> [Exercise objective] Can you copy every line of text in the listing below word for word, leaving the pictures out of your answer?

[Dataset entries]
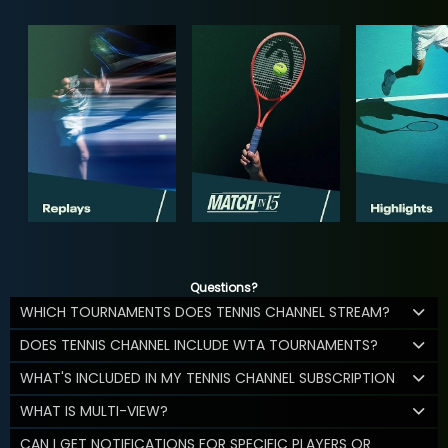
Questions?
WHICH TOURNAMENTS DOES TENNIS CHANNEL STREAM?
DOES TENNIS CHANNEL INCLUDE WTA TOURNAMENTS?
WHAT'S INCLUDED IN MY TENNIS CHANNEL SUBSCRIPTION
WHAT IS MULTI-VIEW?
CAN I GET NOTIFICATIONS FOR SPECIFIC PLAYERS OR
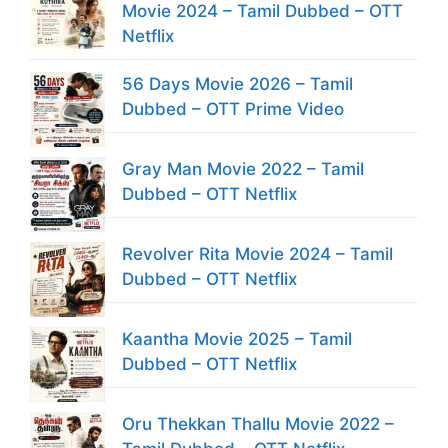
Movie 2024 – Tamil Dubbed – OTT
Netflix
56 Days Movie 2026 – Tamil
Dubbed – OTT Prime Video
Gray Man Movie 2022 – Tamil
Dubbed – OTT Netflix
Revolver Rita Movie 2024 – Tamil
Dubbed – OTT Netflix
Kaantha Movie 2025 – Tamil
Dubbed – OTT Netflix
Oru Thekkan Thallu Movie 2022 –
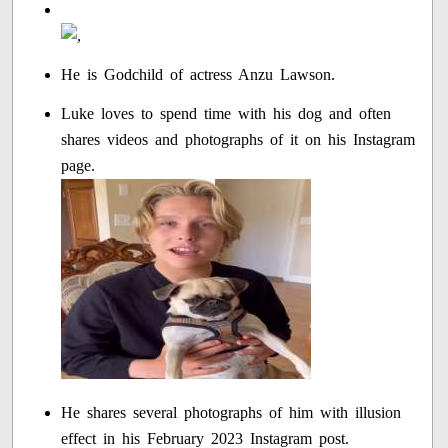
He is Godchild of actress Anzu Lawson.
Luke loves to spend time with his dog and often
shares videos and photographs of it on his Instagram
page.
He shares several photographs of him with illusion
effect in his February 2023 Instagram post.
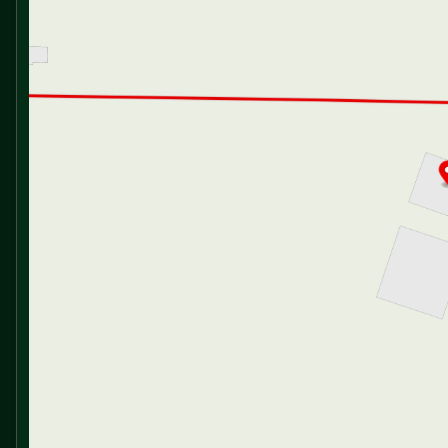
Cabinet Door Hidden Hinges
Friday
9:00am - 6:00pm
Saturday
9:00am - 5:00pm
Dining
Dinette Booth Storage (vbm)
Pantry
U-Tensil Drawer (vbm)
Seamless Countertops
Stainless Steel Sink
Double Door Refrigerator
3-Burner Cooktop
Gas Oven
Magic Chef Microwave Oven
Outdoor LP Quick Connect
Outdoor Cooking (vbm)
Technology & Entertainment
Systems Control Center
USB Ports
TST Tire Pressure Monitor System
AIR 360+ Amplified Omnidirectional
TV FM WiFi Antenna
40-inch Smart TV
Bluetooth Surround Sound Indoor Speakers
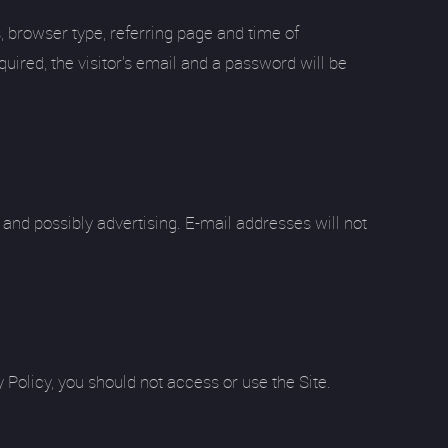
s, browser type, referring page and time of
uired, the visitor's email and a password will be
and possibly advertising. E-mail addresses will not
 Policy, you should not access or use the Site.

> [Exercise result]
Questions?
WHICH TOURNAMENTS DOES TENNIS CHANNEL STREAM?
DOES TENNIS CHANNEL INCLUDE WTA TOURNAMENTS?
WHAT'S INCLUDED IN MY TENNIS CHANNEL SUBSCRIPTION
WHAT IS MULTI-VIEW?
CAN I GET NOTIFICATIONS FOR SPECIFIC PLAYERS OR
Movie 2024 – Tamil Dubbed – OTT
Netflix
56 Days Movie 2026 – Tamil
Dubbed – OTT Prime Video
Gray Man Movie 2022 – Tamil
Dubbed – OTT Netflix
Revolver Rita Movie 2024 – Tamil
Dubbed – OTT Netflix
Kaantha Movie 2025 – Tamil
Dubbed – OTT Netflix
Oru Thekkan Thallu Movie 2022 –
He is Godchild of actress Anzu Lawson.
Luke loves to spend time with his dog and often
shares videos and photographs of it on his Instagram
page.
He shares several photographs of him with illusion
effect in his February 2023 Instagram post.
Cabinet Door Hidden Hinges
Friday
9:00am - 6:00pm
Saturday
9:00am - 5:00pm
Dining
Dinette Booth Storage (vbm)
Pantry
U-Tensil Drawer (vbm)
Seamless Countertops
Stainless Steel Sink
Double Door Refrigerator
3-Burner Cooktop
Gas Oven
Magic Chef Microwave Oven
Outdoor LP Quick Connect
Outdoor Cooking (vbm)
Technology & Entertainment
Systems Control Center
USB Ports
TST Tire Pressure Monitor System
AIR 360+ Amplified Omnidirectional
TV FM WiFi Antenna
40-inch Smart TV
Bluetooth Surround Sound Indoor Speakers
s, browser type, referring page and time of
uired, the visitor's email and a password will be
and possibly advertising. E-mail addresses will not
 Policy, you should not access or use the Site.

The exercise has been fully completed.